Princess Máxima Center for Pediatric Oncology, Utrecht, the Netherlands.
Hubrecht Institute, Royal Netherlands Academy of Arts and Sciences (KNAW) and University Medical Center (UMC) Utrecht, Utrecht, the Netherlands.
Nat Protoc. 2019 Jun;14(6):1756-1771. doi: 10.1038/s41596-019-0160-8. Epub 2019 May 3.
In vitro 3D organoid systems have revolutionized the modeling of organ development and diseases in a dish. Fluorescence microscopy has contributed to the characterization of the cellular composition of organoids and demonstrated organoids' phenotypic resemblance to their original tissues. Here, we provide a detailed protocol for performing high-resolution 3D imaging of entire organoids harboring fluorescence reporters and upon immunolabeling. This method is applicable to a wide range of organoids of differing origins and of various sizes and shapes. We have successfully used it on human airway, colon, kidney, liver and breast tumor organoids, as well as on mouse mammary gland organoids. It includes a simple clearing method utilizing a homemade fructose-glycerol clearing agent that captures 3D organoids in full and enables marker quantification on a cell-by-cell basis. Sample preparation has been optimized for 3D imaging by confocal, super-resolution confocal, multiphoton and light-sheet microscopy. From organoid harvest to image analysis, the protocol takes 3 d.

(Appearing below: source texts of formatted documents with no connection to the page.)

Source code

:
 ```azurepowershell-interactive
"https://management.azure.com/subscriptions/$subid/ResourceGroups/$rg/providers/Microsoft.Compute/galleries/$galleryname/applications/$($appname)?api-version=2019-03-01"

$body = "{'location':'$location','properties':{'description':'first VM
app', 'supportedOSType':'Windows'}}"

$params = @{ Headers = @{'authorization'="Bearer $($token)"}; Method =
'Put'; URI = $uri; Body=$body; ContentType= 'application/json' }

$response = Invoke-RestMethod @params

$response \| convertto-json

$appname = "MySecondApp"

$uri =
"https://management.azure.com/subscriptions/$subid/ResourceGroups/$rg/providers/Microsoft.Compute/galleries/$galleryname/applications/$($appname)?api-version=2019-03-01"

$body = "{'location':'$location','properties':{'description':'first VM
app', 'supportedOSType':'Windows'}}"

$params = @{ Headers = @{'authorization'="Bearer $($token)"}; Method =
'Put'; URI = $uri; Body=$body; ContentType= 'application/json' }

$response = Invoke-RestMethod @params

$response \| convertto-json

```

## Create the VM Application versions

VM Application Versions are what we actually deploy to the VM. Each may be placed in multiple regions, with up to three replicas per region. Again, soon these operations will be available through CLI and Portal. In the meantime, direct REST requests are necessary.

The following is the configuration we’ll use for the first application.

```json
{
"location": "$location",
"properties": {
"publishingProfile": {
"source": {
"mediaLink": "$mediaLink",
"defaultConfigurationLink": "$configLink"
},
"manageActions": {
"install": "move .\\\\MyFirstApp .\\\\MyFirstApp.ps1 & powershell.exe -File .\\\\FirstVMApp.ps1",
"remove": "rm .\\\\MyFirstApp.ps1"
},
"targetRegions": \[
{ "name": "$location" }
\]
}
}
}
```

体外 3D 类器官系统在器官发育和疾病的体外建模方面带来了革命性的变化。荧光显微镜促进了类器官细胞组成的特征分析,并证明了类器官在表型上与其原始组织的相似性。本文提供了一个详细的方案,用于对含有荧光报告基因和免疫标记的整个 3D 类器官进行高分辨率成像。该方法适用于不同起源、不同大小和形状的各种类器官。我们已经成功地将其应用于人类气道、结肠、肾脏、肝脏和乳腺癌类器官,以及小鼠乳腺类器官。该方法包括一种简单的利用自制的果糖-甘油清除剂进行 3D 类器官全细胞成像的方法,该方法能够以单细胞为基础对标记物进行定量分析。该方案已经针对共聚焦、超分辨率共聚焦、多光子和光片显微镜的 3D 成像进行了优化。从类器官收获到图像分析,整个方案耗时 3 天。